*What you are asked to do*.
Please go through the whole listing and swap "common name" for "vernacular name" each time it appears, leaving everything else as it is.
....
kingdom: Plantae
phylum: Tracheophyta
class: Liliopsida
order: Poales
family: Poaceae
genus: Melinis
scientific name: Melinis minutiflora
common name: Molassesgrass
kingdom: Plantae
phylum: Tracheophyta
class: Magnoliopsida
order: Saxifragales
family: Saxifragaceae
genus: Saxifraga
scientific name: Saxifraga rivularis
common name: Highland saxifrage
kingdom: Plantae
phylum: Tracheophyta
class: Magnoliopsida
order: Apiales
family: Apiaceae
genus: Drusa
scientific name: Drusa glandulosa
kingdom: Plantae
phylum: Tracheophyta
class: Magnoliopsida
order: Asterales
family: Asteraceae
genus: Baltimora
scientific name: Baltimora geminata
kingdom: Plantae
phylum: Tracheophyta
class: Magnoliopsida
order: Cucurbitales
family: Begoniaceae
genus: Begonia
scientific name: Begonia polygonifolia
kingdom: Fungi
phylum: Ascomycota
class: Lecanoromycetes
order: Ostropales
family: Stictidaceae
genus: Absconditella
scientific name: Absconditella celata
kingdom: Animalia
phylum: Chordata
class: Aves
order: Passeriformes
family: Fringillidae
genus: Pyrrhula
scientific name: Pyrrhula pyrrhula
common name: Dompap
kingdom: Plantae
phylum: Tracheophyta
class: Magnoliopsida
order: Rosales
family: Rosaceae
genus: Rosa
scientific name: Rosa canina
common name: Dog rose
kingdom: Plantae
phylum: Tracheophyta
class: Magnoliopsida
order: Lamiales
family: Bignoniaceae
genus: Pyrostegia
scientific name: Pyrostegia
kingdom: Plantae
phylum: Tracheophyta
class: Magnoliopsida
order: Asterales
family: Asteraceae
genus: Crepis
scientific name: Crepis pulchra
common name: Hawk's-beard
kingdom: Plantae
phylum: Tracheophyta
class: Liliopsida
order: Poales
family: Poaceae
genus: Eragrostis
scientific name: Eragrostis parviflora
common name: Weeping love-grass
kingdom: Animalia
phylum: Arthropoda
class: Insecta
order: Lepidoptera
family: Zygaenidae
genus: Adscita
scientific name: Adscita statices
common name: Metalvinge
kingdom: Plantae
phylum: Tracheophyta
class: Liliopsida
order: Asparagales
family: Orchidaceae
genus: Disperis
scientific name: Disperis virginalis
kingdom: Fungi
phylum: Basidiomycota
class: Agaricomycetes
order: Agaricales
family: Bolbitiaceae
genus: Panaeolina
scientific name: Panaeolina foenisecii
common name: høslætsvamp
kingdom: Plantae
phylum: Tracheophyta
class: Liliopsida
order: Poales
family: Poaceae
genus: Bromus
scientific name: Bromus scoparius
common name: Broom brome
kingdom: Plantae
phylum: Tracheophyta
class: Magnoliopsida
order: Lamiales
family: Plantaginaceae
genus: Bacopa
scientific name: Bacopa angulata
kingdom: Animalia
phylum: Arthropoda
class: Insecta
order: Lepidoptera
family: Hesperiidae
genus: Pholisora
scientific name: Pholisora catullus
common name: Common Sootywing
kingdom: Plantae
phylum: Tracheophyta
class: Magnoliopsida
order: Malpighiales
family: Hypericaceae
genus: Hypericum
....
*Task response*.
kingdom: Plantae
phylum: Tracheophyta
class: Liliopsida
order: Poales
family: Poaceae
genus: Melinis
scientific name: Melinis minutiflora
vernacular name: Molassesgrass
kingdom: Plantae
phylum: Tracheophyta
class: Magnoliopsida
order: Saxifragales
family: Saxifragaceae
genus: Saxifraga
scientific name: Saxifraga rivularis
vernacular name: Highland saxifrage
kingdom: Plantae
phylum: Tracheophyta
class: Magnoliopsida
order: Apiales
family: Apiaceae
genus: Drusa
scientific name: Drusa glandulosa
kingdom: Plantae
phylum: Tracheophyta
class: Magnoliopsida
order: Asterales
family: Asteraceae
genus: Baltimora
scientific name: Baltimora geminata
kingdom: Plantae
phylum: Tracheophyta
class: Magnoliopsida
order: Cucurbitales
family: Begoniaceae
genus: Begonia
scientific name: Begonia polygonifolia
kingdom: Fungi
phylum: Ascomycota
class: Lecanoromycetes
order: Ostropales
family: Stictidaceae
genus: Absconditella
scientific name: Absconditella celata
kingdom: Animalia
phylum: Chordata
class: Aves
order: Passeriformes
family: Fringillidae
genus: Pyrrhula
scientific name: Pyrrhula pyrrhula
vernacular name: Dompap
kingdom: Plantae
phylum: Tracheophyta
class: Magnoliopsida
order: Rosales
family: Rosaceae
genus: Rosa
scientific name: Rosa canina
vernacular name: Dog rose
kingdom: Plantae
phylum: Tracheophyta
class: Magnoliopsida
order: Lamiales
family: Bignoniaceae
genus: Pyrostegia
scientific name: Pyrostegia
kingdom: Plantae
phylum: Tracheophyta
class: Magnoliopsida
order: Asterales
family: Asteraceae
genus: Crepis
scientific name: Crepis pulchra
vernacular name: Hawk's-beard
kingdom: Plantae
phylum: Tracheophyta
class: Liliopsida
order: Poales
family: Poaceae
genus: Eragrostis
scientific name: Eragrostis parviflora
vernacular name: Weeping love-grass
kingdom: Animalia
phylum: Arthropoda
class: Insecta
order: Lepidoptera
family: Zygaenidae
genus: Adscita
scientific name: Adscita statices
vernacular name: Metalvinge
kingdom: Plantae
phylum: Tracheophyta
class: Liliopsida
order: Asparagales
family: Orchidaceae
genus: Disperis
scientific name: Disperis virginalis
kingdom: Fungi
phylum: Basidiomycota
class: Agaricomycetes
order: Agaricales
family: Bolbitiaceae
genus: Panaeolina
scientific name: Panaeolina foenisecii
vernacular name: høslætsvamp
kingdom: Plantae
phylum: Tracheophyta
class: Liliopsida
order: Poales
family: Poaceae
genus: Bromus
scientific name: Bromus scoparius
vernacular name: Broom brome
kingdom: Plantae
phylum: Tracheophyta
class: Magnoliopsida
order: Lamiales
family: Plantaginaceae
genus: Bacopa
scientific name: Bacopa angulata
kingdom: Animalia
phylum: Arthropoda
class: Insecta
order: Lepidoptera
family: Hesperiidae
genus: Pholisora
scientific name: Pholisora catullus
vernacular name: Common Sootywing
kingdom: Plantae
phylum: Tracheophyta
class: Magnoliopsida
order: Malpighiales
family: Hypericaceae
genus: Hypericum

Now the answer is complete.